Work to be completed
Could you carry on the passage below about mortar drying shrinkage and acid-attack resistance, picking up right after its final sentence?

Document extract
5.2. Drying Shrinkage

• The CVA mortar achieved the lowest shrinkage value in both curing processes, with −400 με and −600 με, respectively, being the only ones to show shrinkage lower than that of the VA50 mortar (−720 με). Thermal curing generally reduced drying shrinkage in comparison to standard curing, except for the VA50 and VA40-FA10 mortars. After being submitted to an initial 3 days 70 °C curing process, all the activated VA achieved a lower shrinkage value than that of VA50 mortar, which reached −800 με, except for the CaCl1-VA50-BFS10 mortar, which exhibited a 6% higher shrinkage value. The OPC achieved a −1100 με value after the standard curing process.

5.3. Acid-Attack Resistance

• When immersed in HCl, the VA mortars submitted to an initial 3 days at 70 °C curing process suffered higher weight loss and decreased strength than those submitted to standard curing conditions. In contrast, the VA mortars submitted to an initial 3 days at 70 °C curing process suffered a lower loss when they were immersed in H₂SO₄ and HNO₃.
• The VA mortar achieved the lowest resistance to HNO₃ attack, with up to 10% weight loss reduction, regardless of the curing method applied. The mixed activation mortar (CVA45-BFS5-CaCl1) demonstrated superior acid resistance under both curing conditions compared to other activation strategies. Furthermore, thermal curing enabled all mortars to achieve greater resistance than OPC mortar against all three acids studied, irrespective of the acid immersion.

The data
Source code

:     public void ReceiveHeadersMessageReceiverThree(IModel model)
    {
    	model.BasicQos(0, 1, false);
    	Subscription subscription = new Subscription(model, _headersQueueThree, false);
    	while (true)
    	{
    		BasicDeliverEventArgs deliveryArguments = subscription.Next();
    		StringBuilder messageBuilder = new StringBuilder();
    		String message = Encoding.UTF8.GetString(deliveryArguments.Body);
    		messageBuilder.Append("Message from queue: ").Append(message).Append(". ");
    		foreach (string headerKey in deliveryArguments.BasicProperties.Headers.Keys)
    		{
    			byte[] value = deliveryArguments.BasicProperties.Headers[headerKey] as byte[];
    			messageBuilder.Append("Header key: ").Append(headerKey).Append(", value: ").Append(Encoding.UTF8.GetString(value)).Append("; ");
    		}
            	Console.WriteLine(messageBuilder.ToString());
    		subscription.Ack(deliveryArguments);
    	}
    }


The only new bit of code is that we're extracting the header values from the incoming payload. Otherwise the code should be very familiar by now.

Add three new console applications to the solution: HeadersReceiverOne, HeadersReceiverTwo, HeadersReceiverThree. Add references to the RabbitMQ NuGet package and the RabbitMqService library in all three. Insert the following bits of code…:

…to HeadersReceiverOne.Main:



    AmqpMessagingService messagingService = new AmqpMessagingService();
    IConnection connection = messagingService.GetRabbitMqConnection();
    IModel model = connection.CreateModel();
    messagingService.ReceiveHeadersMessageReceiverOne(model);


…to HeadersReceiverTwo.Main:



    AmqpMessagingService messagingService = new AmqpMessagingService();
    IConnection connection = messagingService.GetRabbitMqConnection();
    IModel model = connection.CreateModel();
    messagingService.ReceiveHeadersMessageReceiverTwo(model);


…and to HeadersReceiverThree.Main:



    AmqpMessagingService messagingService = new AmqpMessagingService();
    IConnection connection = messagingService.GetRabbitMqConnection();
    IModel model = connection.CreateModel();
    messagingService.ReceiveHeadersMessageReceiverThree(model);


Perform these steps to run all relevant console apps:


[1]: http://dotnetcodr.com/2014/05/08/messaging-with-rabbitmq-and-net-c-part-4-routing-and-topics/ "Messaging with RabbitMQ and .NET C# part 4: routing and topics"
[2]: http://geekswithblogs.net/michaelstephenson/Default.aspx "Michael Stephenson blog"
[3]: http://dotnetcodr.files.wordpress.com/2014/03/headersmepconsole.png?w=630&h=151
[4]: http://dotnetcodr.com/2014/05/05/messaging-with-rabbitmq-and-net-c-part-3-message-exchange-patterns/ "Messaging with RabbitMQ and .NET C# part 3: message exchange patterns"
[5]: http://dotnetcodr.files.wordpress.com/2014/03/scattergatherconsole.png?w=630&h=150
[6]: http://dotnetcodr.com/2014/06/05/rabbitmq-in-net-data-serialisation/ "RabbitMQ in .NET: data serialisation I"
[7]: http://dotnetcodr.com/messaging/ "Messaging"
* * *
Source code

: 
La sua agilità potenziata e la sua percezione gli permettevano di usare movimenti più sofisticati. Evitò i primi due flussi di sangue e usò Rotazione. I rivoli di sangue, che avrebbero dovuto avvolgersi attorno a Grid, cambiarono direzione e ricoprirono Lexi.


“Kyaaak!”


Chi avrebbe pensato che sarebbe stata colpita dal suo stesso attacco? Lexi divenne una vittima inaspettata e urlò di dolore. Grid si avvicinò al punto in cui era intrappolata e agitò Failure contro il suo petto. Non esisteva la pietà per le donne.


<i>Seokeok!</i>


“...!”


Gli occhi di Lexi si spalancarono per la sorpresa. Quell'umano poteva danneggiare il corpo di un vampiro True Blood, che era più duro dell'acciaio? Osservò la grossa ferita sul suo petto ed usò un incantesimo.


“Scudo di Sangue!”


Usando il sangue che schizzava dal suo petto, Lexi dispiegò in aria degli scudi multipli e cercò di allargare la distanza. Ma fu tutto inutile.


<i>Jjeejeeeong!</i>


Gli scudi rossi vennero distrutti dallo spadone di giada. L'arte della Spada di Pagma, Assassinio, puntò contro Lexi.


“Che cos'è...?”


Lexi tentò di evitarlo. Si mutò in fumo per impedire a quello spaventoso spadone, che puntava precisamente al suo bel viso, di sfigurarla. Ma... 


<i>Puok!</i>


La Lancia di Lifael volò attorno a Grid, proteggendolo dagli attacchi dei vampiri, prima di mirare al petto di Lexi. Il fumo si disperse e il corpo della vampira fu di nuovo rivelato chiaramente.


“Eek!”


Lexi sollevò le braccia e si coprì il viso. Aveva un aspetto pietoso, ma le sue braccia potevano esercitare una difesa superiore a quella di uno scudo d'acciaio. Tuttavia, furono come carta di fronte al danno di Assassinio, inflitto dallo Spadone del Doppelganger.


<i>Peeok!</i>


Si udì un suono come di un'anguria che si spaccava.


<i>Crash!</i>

Output for this exercise
The activation of VA through calcination, alkaline activation (using 1% CaCl₂), the use of corrective agents (FA, BFS and L), and the mixed activation contributed to improving the mechanical, physical and durability properties of mortar produced using 50% of VA in replacement of OPC. The thermal curing at 70 °C for 3 days improved the early age compressive strength, the drying shrinkage and the acid resistance results of the 50% VA mortars. The CaCl1-VA50-BFS10 (with mixed activation methods) mortar submitted to an initial 3 days at 70 °C curing process showed similar compressive strength to OPC and higher resistance to acid attack. However, there was slightly increased porosity and drying shrinkage.

Future research should focus on evaluating the industrial-scale applicability and economic feasibility of activated volcanic ash-based mortar, including potential CO₂ emission reductions and cost benefits compared to conventional OPC systems.